Çok değerli arkadaşımız Rena Hoplaru bir öğretmen, bir öğretmen eğitimcisi, eğitim materyalleri yazarı ve bölünmüş adamızda bir barış atkivisti olarak geçtiğimiz hafta Maraş’ı ziyaret etmişti ve ruhunu donduran, kalbini kıran görüntüler karşısında oturup bir yazı kaleme aldı... İki toplumlu Tarihsel Diyalog ve Araştırma Derneği AHDR’ın önde gelen üyelerinden olan Rena Hoplaru, aynı zamanda “Dayanışma Evi”nin kuruluşunda da rol aldı... DİSİ’de iki toplumlu komitenin başkanı olarak Kıbrıs sorununa ilişkin halka açık pek çok toplantı ve tartışma ile barış festivallerinin düzenlenmesinde öncülük etti, tarihi yürüyüş turları gibi aktiviteleri organize derek binlerce kişinin özellikle bölünmüş başkent Lefkoşa’da bir araya getirilmesi için uğraş verdi.

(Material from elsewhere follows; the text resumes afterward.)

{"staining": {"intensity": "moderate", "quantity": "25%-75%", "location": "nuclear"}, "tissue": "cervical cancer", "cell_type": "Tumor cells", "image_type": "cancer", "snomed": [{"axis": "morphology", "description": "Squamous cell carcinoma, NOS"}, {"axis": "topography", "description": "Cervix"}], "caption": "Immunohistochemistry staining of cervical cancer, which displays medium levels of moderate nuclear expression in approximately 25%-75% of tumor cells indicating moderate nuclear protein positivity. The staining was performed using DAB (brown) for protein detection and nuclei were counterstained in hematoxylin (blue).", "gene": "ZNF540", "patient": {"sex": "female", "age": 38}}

Rena Hoplaru arkadaşımız, İngilizce olarak kaleme aldığı ve bazı İngilizce internet sitelerinde yer alan yazısını ricamız üzerine bize de gönderdi... Biz de Rena Hoplaru’nun yazısını okurlarımız için Türkçeleştirdik. Rena Hoplaru, şöyle yazdı:
*** Geçtiğimiz hafta Maraş’ı çok değerli aile dostumuz, Maraşlı Yorgos Yerodiagonu ile birlikte ziyaret ettik... Bu öylesine bir seyahatti ki zamanın donmuş olduğu bir kente doğru bir yolculuktu ve bu da çok üzücü bir deneyim oldu... Ruhumun donduğunu hissettim. Yıkıldım, kalbim kırıldı ve çok üzüldüm... Dünyada buna benzer başka bir şey var mıdır, bilmiyorum: koskoca bir şehir 47 yıldır terkedilmiş orada yaşayanlar tarafından, 1974’teki Türk işgali nedeniyle... Ve kent terkedilmiş vaziyette...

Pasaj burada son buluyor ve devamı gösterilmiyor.